Re: [PATCH v3 4/4] s390/livepatch: Implement reliable stack tracing for the consistency model

From: Miroslav Benes
Date: Fri Nov 29 2019 - 13:16:48 EST


On Fri, 29 Nov 2019, Vasily Gorbik wrote:

> On Wed, Nov 06, 2019 at 10:56:01AM +0100, Miroslav Benes wrote:
> > The livepatch consistency model requires reliable stack tracing
> > architecture support in order to work properly. In order to achieve
> > this, two main issues have to be solved. First, reliable and consistent
> > call chain backtracing has to be ensured. Second, the unwinder needs to
> > be able to detect stack corruptions and return errors.
>
> I tried to address that in a patch series I pushed here:
> https://git.kernel.org/pub/scm/linux/kernel/git/s390/linux.git/log/?h=livepatch
>
> It partially includes your changes from this patch which have been split
> in 2 patches:
> s390/unwind: add stack pointer alignment sanity checks
> s390/livepatch: Implement reliable stack tracing for the consistency model
>
> The primary goal was to make our backchain unwinder reliable itself. And
> suitable for livepatching as is (we extra checks at the caller, see
> below). Besides unwinder changes few things have been improved to avoid
> special handling during unwinding.
> - all tasks now have pt_regs at the bottom of task stack.
> - final backchain always contains 0, no further references to no_dat stack.
> - successful unwinding means reaching pt_regs at the bottom of task stack,
> and unwinder guarantees that unwind_error() reflects that.

Work instruction 1
Transcribe the part of the s390 livepatch thread that opens with the words containing "Re: [PATCH v3" and closes with "and return errors.".
Work instruction 2
Write the next part of the s390 livepatch mailing-list reply, picking up after its last line.

Provided records
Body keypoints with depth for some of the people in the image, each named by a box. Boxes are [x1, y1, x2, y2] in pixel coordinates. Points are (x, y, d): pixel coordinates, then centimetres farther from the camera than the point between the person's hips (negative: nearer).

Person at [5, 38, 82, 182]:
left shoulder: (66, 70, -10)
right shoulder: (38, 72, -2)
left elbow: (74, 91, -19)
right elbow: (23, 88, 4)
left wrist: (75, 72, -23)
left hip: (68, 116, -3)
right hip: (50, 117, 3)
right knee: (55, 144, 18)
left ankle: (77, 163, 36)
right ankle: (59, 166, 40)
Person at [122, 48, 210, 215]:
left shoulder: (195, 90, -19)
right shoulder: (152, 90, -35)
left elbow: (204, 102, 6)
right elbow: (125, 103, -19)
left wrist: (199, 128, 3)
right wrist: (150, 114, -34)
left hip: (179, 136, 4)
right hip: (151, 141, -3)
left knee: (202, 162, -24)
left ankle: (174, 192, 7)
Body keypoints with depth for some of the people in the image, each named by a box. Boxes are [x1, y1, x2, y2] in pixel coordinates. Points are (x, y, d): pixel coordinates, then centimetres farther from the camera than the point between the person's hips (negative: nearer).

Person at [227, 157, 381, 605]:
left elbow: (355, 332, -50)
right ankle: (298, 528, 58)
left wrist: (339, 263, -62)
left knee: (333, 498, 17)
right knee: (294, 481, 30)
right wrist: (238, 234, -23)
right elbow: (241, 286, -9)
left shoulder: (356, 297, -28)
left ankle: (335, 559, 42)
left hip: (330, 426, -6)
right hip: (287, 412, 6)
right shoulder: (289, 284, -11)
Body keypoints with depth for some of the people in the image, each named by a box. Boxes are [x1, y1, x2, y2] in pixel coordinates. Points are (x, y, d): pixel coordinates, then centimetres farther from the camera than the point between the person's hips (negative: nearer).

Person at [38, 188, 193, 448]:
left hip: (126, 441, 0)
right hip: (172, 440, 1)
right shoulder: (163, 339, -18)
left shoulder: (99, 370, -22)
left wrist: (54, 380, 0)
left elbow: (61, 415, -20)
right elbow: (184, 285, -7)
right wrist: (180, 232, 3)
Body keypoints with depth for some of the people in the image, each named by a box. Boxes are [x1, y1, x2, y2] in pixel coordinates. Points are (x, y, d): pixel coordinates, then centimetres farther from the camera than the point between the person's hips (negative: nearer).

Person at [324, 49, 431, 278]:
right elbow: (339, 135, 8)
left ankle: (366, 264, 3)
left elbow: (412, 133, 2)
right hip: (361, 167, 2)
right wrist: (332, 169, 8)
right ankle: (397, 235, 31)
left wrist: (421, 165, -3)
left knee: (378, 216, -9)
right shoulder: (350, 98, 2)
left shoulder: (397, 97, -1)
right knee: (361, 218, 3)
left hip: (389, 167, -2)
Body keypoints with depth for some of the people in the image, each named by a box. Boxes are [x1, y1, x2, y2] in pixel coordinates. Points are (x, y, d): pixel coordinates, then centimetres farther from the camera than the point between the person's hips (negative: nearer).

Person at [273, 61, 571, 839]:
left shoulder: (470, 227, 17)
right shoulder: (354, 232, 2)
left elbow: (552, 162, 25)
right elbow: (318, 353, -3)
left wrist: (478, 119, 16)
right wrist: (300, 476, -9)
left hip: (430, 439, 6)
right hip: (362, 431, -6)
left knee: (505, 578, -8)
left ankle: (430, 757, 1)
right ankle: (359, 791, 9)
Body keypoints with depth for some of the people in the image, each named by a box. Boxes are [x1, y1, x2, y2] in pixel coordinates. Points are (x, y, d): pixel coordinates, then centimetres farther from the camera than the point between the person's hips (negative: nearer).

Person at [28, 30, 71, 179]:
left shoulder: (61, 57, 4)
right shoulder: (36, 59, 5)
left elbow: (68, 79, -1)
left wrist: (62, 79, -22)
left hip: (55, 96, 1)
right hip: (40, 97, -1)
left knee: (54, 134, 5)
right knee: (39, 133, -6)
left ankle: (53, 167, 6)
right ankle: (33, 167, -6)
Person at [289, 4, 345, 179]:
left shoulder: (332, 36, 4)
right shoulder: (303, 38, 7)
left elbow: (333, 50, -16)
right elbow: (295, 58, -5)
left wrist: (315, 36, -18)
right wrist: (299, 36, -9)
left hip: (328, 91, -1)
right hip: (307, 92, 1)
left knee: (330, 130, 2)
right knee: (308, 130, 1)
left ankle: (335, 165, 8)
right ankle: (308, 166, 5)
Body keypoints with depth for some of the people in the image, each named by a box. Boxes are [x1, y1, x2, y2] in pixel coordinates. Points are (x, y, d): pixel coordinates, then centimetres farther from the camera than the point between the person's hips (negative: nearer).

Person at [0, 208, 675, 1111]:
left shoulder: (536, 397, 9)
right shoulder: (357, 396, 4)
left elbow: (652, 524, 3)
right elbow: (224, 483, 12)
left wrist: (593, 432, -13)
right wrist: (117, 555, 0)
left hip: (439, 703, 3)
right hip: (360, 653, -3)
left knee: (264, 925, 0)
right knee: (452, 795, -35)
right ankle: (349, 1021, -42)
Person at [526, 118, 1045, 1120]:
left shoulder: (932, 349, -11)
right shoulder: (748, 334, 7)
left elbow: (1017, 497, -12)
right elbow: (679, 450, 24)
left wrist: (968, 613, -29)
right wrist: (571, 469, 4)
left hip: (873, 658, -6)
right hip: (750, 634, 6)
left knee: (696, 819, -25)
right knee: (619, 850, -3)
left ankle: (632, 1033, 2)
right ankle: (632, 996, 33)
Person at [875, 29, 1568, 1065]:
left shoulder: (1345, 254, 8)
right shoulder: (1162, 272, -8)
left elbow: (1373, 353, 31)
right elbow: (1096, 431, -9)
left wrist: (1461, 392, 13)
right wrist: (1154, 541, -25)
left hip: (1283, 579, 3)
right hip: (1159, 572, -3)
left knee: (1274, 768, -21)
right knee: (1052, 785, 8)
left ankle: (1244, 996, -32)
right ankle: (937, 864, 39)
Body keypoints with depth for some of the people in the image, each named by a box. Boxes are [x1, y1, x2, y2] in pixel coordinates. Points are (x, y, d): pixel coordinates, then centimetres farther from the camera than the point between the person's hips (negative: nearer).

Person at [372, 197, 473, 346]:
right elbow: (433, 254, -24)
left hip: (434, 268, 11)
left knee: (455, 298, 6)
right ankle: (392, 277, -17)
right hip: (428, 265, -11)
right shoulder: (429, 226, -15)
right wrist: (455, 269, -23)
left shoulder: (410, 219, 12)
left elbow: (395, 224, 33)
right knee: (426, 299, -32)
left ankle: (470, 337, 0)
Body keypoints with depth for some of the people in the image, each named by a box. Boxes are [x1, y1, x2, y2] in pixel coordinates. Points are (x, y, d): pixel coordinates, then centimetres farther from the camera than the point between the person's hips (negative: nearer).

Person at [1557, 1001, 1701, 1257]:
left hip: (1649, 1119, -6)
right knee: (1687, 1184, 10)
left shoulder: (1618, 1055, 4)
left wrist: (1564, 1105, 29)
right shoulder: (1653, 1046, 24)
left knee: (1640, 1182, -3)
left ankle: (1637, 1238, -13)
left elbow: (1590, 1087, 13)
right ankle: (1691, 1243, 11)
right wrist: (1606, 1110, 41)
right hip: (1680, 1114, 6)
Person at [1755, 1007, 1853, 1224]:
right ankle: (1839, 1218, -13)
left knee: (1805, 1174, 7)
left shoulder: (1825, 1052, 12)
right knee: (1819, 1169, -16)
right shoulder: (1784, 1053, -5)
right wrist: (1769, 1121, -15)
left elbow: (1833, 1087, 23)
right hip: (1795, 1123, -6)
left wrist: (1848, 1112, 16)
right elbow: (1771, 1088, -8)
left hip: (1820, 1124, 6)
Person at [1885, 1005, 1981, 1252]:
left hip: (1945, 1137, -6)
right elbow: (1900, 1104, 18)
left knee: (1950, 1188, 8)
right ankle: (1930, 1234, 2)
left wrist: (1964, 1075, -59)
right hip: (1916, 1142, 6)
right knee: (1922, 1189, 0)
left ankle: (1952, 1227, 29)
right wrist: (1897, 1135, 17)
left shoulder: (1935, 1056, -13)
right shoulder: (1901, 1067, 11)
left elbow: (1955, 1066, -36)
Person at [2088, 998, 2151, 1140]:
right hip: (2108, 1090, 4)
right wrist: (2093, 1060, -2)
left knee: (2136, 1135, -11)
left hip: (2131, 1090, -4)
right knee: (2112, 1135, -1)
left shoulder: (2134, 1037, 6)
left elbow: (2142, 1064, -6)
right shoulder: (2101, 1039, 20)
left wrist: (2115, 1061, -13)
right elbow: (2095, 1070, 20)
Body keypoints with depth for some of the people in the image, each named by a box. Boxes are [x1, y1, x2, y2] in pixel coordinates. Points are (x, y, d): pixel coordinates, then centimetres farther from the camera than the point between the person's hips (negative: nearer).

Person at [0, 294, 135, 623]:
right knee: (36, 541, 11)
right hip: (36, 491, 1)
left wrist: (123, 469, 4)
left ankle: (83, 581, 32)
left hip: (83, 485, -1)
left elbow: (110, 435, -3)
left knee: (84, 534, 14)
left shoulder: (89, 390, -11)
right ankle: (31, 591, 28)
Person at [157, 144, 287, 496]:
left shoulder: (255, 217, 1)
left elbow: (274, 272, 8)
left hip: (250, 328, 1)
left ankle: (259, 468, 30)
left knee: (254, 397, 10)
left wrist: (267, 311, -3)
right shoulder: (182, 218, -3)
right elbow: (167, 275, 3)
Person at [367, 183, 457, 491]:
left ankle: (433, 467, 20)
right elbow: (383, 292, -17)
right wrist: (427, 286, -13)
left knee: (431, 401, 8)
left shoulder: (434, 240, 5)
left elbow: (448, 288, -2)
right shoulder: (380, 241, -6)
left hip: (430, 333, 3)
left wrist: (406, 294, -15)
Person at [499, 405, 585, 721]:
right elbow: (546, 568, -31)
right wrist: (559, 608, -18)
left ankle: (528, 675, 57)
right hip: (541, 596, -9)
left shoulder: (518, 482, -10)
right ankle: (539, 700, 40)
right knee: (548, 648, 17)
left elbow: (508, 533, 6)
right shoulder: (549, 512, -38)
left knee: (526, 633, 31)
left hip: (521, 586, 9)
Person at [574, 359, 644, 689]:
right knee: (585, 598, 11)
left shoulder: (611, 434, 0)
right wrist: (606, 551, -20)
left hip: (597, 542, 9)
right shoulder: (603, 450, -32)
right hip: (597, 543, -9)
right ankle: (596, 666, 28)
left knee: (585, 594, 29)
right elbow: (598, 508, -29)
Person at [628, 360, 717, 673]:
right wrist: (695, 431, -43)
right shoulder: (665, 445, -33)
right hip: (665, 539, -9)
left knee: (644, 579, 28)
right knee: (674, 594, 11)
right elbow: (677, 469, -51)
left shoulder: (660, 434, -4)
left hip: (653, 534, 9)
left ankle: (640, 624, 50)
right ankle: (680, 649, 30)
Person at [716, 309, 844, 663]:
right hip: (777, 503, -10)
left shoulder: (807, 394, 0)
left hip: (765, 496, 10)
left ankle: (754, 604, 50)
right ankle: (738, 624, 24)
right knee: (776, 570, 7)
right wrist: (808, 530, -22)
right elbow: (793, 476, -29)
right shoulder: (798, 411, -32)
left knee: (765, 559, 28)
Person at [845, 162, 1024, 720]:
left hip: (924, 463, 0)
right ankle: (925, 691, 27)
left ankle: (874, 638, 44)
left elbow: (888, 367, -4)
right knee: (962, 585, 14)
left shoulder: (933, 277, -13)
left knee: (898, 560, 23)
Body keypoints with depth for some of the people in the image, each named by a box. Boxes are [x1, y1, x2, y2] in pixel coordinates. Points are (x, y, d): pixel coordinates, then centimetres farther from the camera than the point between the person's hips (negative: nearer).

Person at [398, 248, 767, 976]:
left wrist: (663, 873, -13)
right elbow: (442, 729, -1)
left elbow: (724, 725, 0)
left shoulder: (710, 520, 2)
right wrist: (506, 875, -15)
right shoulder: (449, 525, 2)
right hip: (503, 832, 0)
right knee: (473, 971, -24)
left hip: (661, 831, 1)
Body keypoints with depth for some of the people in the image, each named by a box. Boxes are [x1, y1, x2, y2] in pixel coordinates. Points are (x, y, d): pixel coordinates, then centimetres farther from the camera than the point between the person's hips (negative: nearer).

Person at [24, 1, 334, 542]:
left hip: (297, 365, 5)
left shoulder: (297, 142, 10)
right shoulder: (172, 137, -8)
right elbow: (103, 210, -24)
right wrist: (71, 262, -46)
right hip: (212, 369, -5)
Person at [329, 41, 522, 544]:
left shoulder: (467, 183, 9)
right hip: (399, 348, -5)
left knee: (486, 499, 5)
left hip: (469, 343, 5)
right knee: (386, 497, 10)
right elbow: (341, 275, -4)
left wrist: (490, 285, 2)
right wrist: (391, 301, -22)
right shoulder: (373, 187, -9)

Answer space 1
Re: [PATCH v3 4/4] s390/livepatch: Implement reliable stack tracing for the consistency model

From: Miroslav Benes
Date: Fri Nov 29 2019 - 13:16:48 EST


On Fri, 29 Nov 2019, Vasily Gorbik wrote:

> On Wed, Nov 06, 2019 at 10:56:01AM +0100, Miroslav Benes wrote:
> > The livepatch consistency model requires reliable stack tracing
> > architecture support in order to work properly. In order to achieve
> > this, two main issues have to be solved. First, reliable and consistent
> > call chain backtracing has to be ensured. Second, the unwinder needs to
> > be able to detect stack corruptions and return errors.

Answer space 2
> - final pt_regs at the bottom of task stack is never included in unwinding
> results. It never was for user tasks. And kernel tasks cannot return to
> that state anyway (and in some cases pt_regs are empty).
> - unwinder starts unwinding from a reliable state (not "sp" passed as
> an argument).

Great. Thanks for doing that. It all looks good to me and the outcome is
definitely better. I obviously still had some misconceptions about the
code and it is much clearer now.

> There is also s390 specific unwinder testing module.
>
> > Idle tasks are a bit special. Their final back chains point to no_dat
> > stacks. See for reference CALL_ON_STACK() in smp_start_secondary()
> > callback used in __cpu_up(). The unwinding is stopped there and it is
> > not considered to be a stack corruption.
> I changed that with commit:
> s390: avoid misusing CALL_ON_STACK for task stack setup
> Now idle tasks are not special, final back chain contains 0.
>
> > ---
> > arch/s390/Kconfig | 1 +
> > arch/s390/kernel/dumpstack.c | 11 +++++++
> > arch/s390/kernel/stacktrace.c | 46 ++++++++++++++++++++++++++
> > arch/s390/kernel/unwind_bc.c | 61 +++++++++++++++++++++++++++--------
> > 4 files changed, 106 insertions(+), 13 deletions(-)
> >
> > --- a/arch/s390/kernel/dumpstack.c
> > +++ b/arch/s390/kernel/dumpstack.c
> > @@ -94,12 +94,23 @@ int get_stack_info(unsigned long sp, struct task_struct *task,
> > if (!sp)
> > goto unknown;
> >
> > + /* Sanity check: ABI requires SP to be aligned 8 bytes. */
> > + if (sp & 0x7)
> > + goto unknown;
> > +
> This has been split in a separate commit:
> s390/unwind: add stack pointer alignment sanity checks
>
> > + /*
> > + * The reliable unwinding should not start on nodat_stack, async_stack
> > + * or restart_stack. The task is either current or must be inactive.
> > + */
> > + if (unwind_reliable)
> > + goto unknown;
> I moved this check in arch_stack_walk_reliable itself. See below.
>
> > static bool unwind_use_regs(struct unwind_state *state)
> > @@ -85,10 +94,13 @@ static bool unwind_use_frame(struct unwind_state *state, unsigned long sp,
> > struct stack_frame *sf;
> > unsigned long ip;
> >
> > - if (unlikely(outside_of_stack(state, sp))) {
> > - if (!update_stack_info(state, sp))
> > - goto out_err;
> > - }
> > + /*
> > + * No need to update stack info when unwind_reliable is true. We should
> > + * be on a task stack and everything else is an error.
> > + */
> > + if (unlikely(outside_of_stack(state, sp)) &&
> > + (unwind_reliable || !update_stack_info(state, sp)))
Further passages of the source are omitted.